The article aims to investigate the contemporary poetic scene, in particular the heritage of Neoavanguardia in the so-called research area. Denying the prophecy of “diluvio” that Gruppo 63 formulated in the forty years of birth, new poetic tendencies and contests were born, following French and American poets and theorists. The main place of meeting and exchanges for the new textuality is internet, which is at the same time a tool for the evolution of languages and poetical practices.  Instead of ending after “diluvio”, a stream of poets born between the sixties and the nineties enriched the poetic scene with new possibilities, re-discussing the same form and conception of traditional poetry.

“La poesia dopo la fine della poesia”: Visionary Realism and the Ethics of Playful Care in Aldo Nove's Twenty-First Century Poetry

This article examines the experimental realism that Aldo Nove has adopted in two recent poetry collections, A schemi di costellazioni (2010) and Addio mio Novecento (2014).

These works similarly feature a time in which personal memories intertwine with geological elements. In doing so, they seemingly mark a break with Nove’s previous poetry and prose, concerned with a disturbing representation of late-capitalist lifestyle.
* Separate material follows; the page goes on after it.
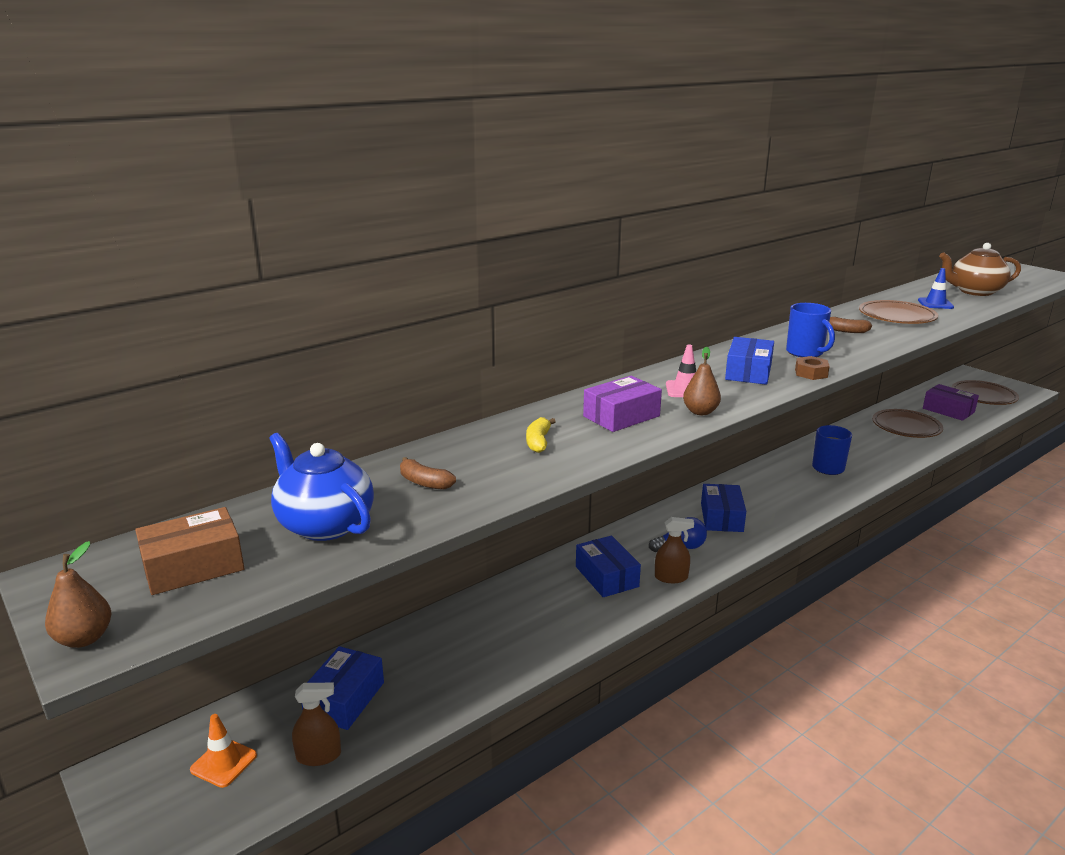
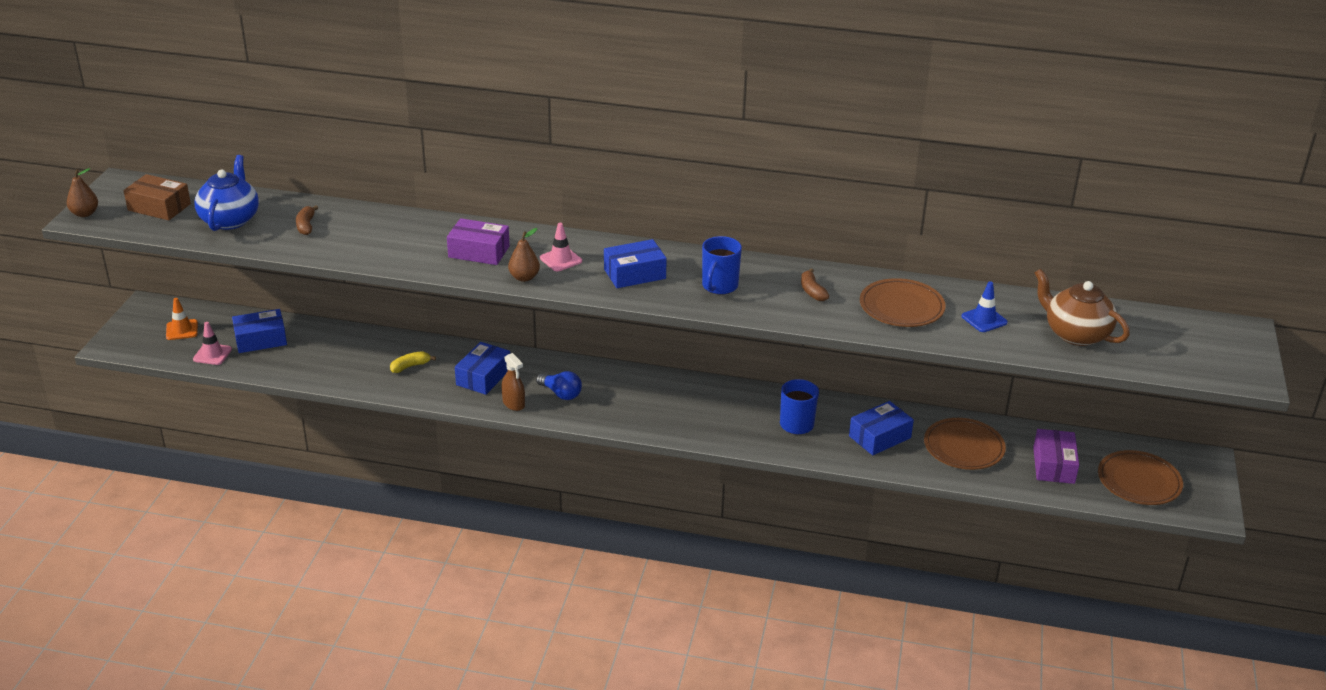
camera: 50 degrees right, 10 degrees up
(318, 756) = (212, 354): brown spray bottle -> pink traffic cone
(538, 442) = (402, 238): yellow banana -> yellow banana (410, 366)
(721, 517) = (631, 397): blue box -> blue box (879, 437)
(811, 373) = (669, 300): brown nut -> none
I argue, though, that Nove’s cosmological poetry ushers in a new stage of the author’s material and visionary realism. His recent poetry represents the “material complexity” of the Anthropocene, while suggesting playful ethics of non-hierarchical coexistence with nonhuman agents. Nove retraces these perspectives of co-survival to the oft-forgotten origin of western thought, which—beginning with the Milesian School—is surprisingly rooted in the recognition of nature as the generative principle of life and meaning.

At a metaliterary level, Nove’s twenty-first century realism marks a farewell to the twentieth-century tradition, while foreseeing new stylistic and thematic possibilities for Italian poetry. The author repurposes the polemic materialism of the avant-gardes and the anti-realist poetics of the “parola innamorata” into a thought-provoking reflection on the meaning of playful care in the troubled epoch of the Anthropocene.

 

ITALIAN POETRY AND TRANSLATION

Heaney, Pascoli and the Ends of Poetry

What are the ends of poetry in times when humanity has to face up to the possibility of nature’s finitude and our own lethal capacity to bring about its end? The Northern Irish poet Seamus Heaney has been invoked as an example of an environmentalist poet whose later writing addresses issues of climate change and ecological disaster. I would like to argue for a more nuanced approach to Heaney’s late poetry which, I believe, does powerfully address our relation to the natural world, but it does so on its own, internally generated terms. Heaney invites us to think more broadly about the ends—or the good, or telos—of poetry, and its ability to align us with our fundamental, rhythmic, patterned, human, and natural senses of being. His conviction of the serious purpose of poetry, in my view, transcends the current, in-house divisions of ecocriticism. It also restores a sense of poetry as playful, pleasurable, and health-enhancing to the individual reader or poet. To advance this argument, I will analyse a little-discussed late work: The Last Walk (2013), which is Heaney’s posthumously published translation of Pascoli’s “L’ultima passeggiata.” This sequence of slight, finely turned poems, while celebrating the rhythms of rural life, are far removed from any explicitly political or environmentalist agenda. Yet they reveal much about Heaney’s aesthetics and ethics as he faced his own end, preparing this translation in the last months of his life.  The second part of the essay considers the translation in the light of other writing by the Irish poet, and suggests how, without locking him into an explicit political or theoretical agenda, we might read his poetry from an environmental perspective.

L’inizio, la fine, il deserto, la forma, la poesia, la “zona incerta.” Sereni traduce e trasforma The Desert Music di W.C. Williams

The essay aims to underline the various strategies by which Sereni, in 1961, translates a poem very far and different from his own tastes and inclinations like The Desert Music.